<<<<
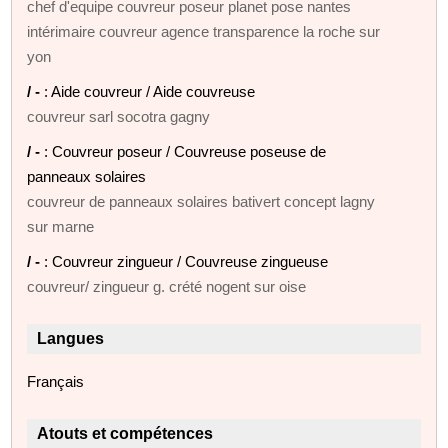
chef d'equipe couvreur poseur planet pose nantes
intérimaire couvreur agence transparence la roche sur
yon
/ -
: Aide couvreur / Aide couvreuse
couvreur sarl socotra gagny
/ -
: Couvreur poseur / Couvreuse poseuse de
panneaux solaires
couvreur de panneaux solaires bativert concept lagny
sur marne
/ -
: Couvreur zingueur / Couvreuse zingueuse
couvreur/ zingueur g. crété nogent sur oise
Langues
Français
Atouts et compétences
>>>>
→ EXERCISE: Format the lines above as a JSON list of strings, one string per line and no entries for blank lines. Leave the pictures out.

→ RESPONSE TO THE TASK:
[
  "chef d'equipe couvreur poseur planet pose nantes",
  "intérimaire couvreur agence transparence la roche sur",
  "yon",
  "/ -",
  ": Aide couvreur / Aide couvreuse",
  "couvreur sarl socotra gagny",
  "/ -",
  ": Couvreur poseur / Couvreuse poseuse de",
  "panneaux solaires",
  "couvreur de panneaux solaires bativert concept lagny",
  "sur marne",
  "/ -",
  ": Couvreur zingueur / Couvreuse zingueuse",
  "couvreur/ zingueur g. crété nogent sur oise",
  "Langues",
  "Français",
  "Atouts et compétences"
]